◆ Document text:

###

Names of Historic Homes Changed to Honor Women

Mike Seals - December 4, 2020 10:08 am

OKLAHOMA CITY — To recognize the significant contributions of women to the history and culture of Oklahoma’s communities, the Oklahoma Historical Society (OHS) Board of Directors has voted to change the names of two historic homes. The Fred Drummond Home in Hominy will now be known as the Fred and Addie Drummond Home, and the Henry Overholser Mansion in Oklahoma City will now be known as the Henry and Anna Overholser Mansion. The names now reflect the couples who, in partnership, helped Hominy and Oklahoma City flourish in their early days.

“The OHS is proud to celebrate the centennial year of women’s suffrage by taking these women out of the shadows of history,” said Kathy Dickson, director of Museums and Historic Sites for the Oklahoma Historical Society. “Although the changes are long overdue, adding Addie and Anna’s names to the official name of these sites reminds visitors that both women and men built communities and were central figures in the creating what we now know as Oklahoma.”

Fred Drummond moved to Pawhuska in 1886 as a licensed government trader. He married Addie Gentner in 1890, and by 1895 the couple had saved enough money to buy a partnership in the trading company for which he worked. In 1904, the Drummonds formed the Hominy Trading Company, and soon expanded into ranching, banking and real estate. The three-story, Victorian-style Fred and Addie Drummond Home in Hominy was completed in 1905. The home was deeded to the OHS in 1980, and listed in the National Register of Historic Places in 1981.

###

◆ Task list:
A – Copy out the article on the renamed Oklahoma historic homes word for word, from start to finish.
B – In the entries, begin at the line that has "MANIFESTEZ VOTRE" and go through the final line of the entries. Reproduce those lines with "stylet" swapped for "crayon" and everything else unchanged, leaving the pictures out.

###

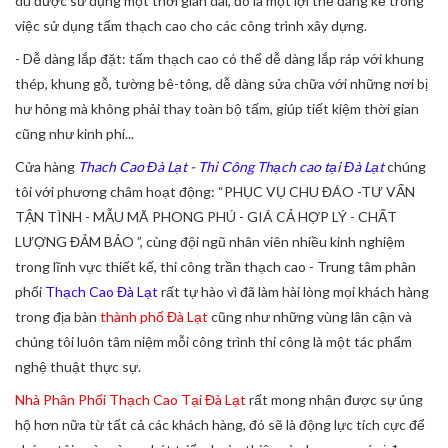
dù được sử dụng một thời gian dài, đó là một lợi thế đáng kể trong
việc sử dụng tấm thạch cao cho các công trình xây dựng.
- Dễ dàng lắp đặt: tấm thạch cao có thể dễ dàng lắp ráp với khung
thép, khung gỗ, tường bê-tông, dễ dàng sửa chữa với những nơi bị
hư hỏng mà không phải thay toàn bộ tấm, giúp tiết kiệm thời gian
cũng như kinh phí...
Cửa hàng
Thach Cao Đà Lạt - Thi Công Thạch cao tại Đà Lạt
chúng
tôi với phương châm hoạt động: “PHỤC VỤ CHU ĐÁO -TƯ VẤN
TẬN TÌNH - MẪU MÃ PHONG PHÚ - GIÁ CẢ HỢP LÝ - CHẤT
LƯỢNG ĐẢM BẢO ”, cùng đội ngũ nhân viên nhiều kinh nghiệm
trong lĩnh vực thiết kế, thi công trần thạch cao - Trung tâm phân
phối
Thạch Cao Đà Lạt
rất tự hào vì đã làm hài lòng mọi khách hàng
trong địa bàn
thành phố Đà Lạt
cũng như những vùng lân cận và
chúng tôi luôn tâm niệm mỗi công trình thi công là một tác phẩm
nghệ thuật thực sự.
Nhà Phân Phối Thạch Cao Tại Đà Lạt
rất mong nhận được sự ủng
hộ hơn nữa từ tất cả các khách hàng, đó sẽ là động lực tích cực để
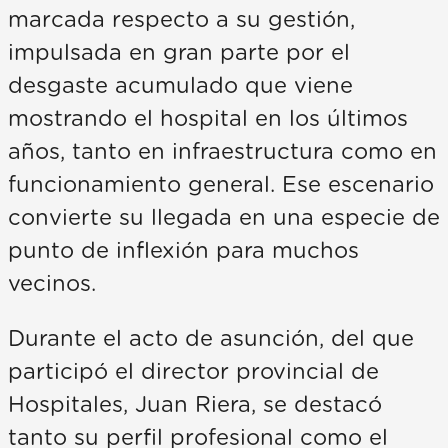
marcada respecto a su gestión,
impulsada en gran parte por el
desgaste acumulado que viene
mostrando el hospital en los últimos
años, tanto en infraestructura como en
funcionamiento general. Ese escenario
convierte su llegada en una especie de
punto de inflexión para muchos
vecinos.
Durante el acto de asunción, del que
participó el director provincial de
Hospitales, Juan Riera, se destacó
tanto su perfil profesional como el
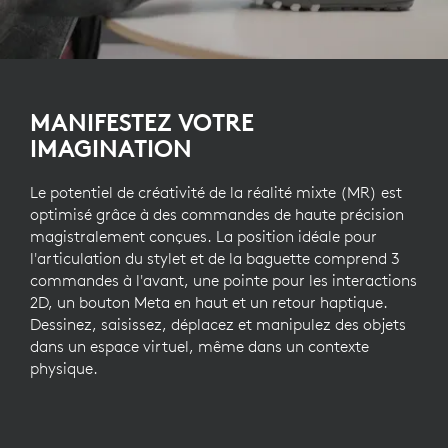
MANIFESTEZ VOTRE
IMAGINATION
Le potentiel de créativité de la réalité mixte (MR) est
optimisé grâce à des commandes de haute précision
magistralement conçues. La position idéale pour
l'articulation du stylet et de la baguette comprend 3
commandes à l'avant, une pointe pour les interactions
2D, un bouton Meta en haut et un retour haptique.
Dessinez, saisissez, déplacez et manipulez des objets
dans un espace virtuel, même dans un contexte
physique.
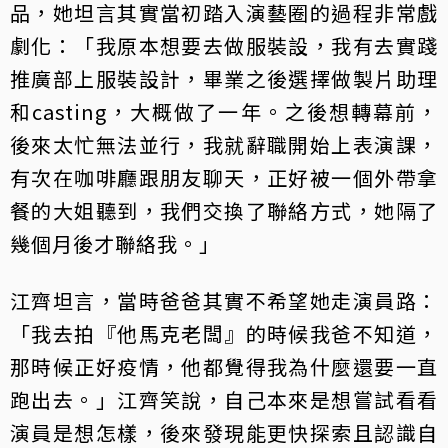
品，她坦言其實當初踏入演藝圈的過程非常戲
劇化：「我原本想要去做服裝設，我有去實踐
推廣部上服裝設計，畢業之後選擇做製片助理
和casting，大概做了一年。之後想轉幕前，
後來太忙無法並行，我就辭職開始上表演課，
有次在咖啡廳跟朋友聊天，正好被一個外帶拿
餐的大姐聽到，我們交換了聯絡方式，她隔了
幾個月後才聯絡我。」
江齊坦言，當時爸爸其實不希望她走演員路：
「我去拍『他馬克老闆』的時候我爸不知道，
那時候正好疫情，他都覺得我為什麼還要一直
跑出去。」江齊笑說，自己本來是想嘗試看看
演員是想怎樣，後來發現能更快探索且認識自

###

◆ Answers to the problems:
A –
Names of Historic Homes Changed to Honor Women

Mike Seals - December 4, 2020 10:08 am

OKLAHOMA CITY — To recognize the significant contributions of women to the history and culture of Oklahoma’s communities, the Oklahoma Historical Society (OHS) Board of Directors has voted to change the names of two historic homes. The Fred Drummond Home in Hominy will now be known as the Fred and Addie Drummond Home, and the Henry Overholser Mansion in Oklahoma City will now be known as the Henry and Anna Overholser Mansion. The names now reflect the couples who, in partnership, helped Hominy and Oklahoma City flourish in their early days.

“The OHS is proud to celebrate the centennial year of women’s suffrage by taking these women out of the shadows of history,” said Kathy Dickson, director of Museums and Historic Sites for the Oklahoma Historical Society. “Although the changes are long overdue, adding Addie and Anna’s names to the official name of these sites reminds visitors that both women and men built communities and were central figures in the creating what we now know as Oklahoma.”

Fred Drummond moved to Pawhuska in 1886 as a licensed government trader. He married Addie Gentner in 1890, and by 1895 the couple had saved enough money to buy a partnership in the trading company for which he worked. In 1904, the Drummonds formed the Hominy Trading Company, and soon expanded into ranching, banking and real estate. The three-story, Victorian-style Fred and Addie Drummond Home in Hominy was completed in 1905. The home was deeded to the OHS in 1980, and listed in the National Register of Historic Places in 1981.

B –
MANIFESTEZ VOTRE
IMAGINATION
Le potentiel de créativité de la réalité mixte (MR) est
optimisé grâce à des commandes de haute précision
magistralement conçues. La position idéale pour
l'articulation du crayon et de la baguette comprend 3
commandes à l'avant, une pointe pour les interactions
2D, un bouton Meta en haut et un retour haptique.
Dessinez, saisissez, déplacez et manipulez des objets
dans un espace virtuel, même dans un contexte
physique.
品，她坦言其實當初踏入演藝圈的過程非常戲
劇化：「我原本想要去做服裝設，我有去實踐
推廣部上服裝設計，畢業之後選擇做製片助理
和casting，大概做了一年。之後想轉幕前，
後來太忙無法並行，我就辭職開始上表演課，
有次在咖啡廳跟朋友聊天，正好被一個外帶拿
餐的大姐聽到，我們交換了聯絡方式，她隔了
幾個月後才聯絡我。」
江齊坦言，當時爸爸其實不希望她走演員路：
「我去拍『他馬克老闆』的時候我爸不知道，
那時候正好疫情，他都覺得我為什麼還要一直
跑出去。」江齊笑說，自己本來是想嘗試看看
演員是想怎樣，後來發現能更快探索且認識自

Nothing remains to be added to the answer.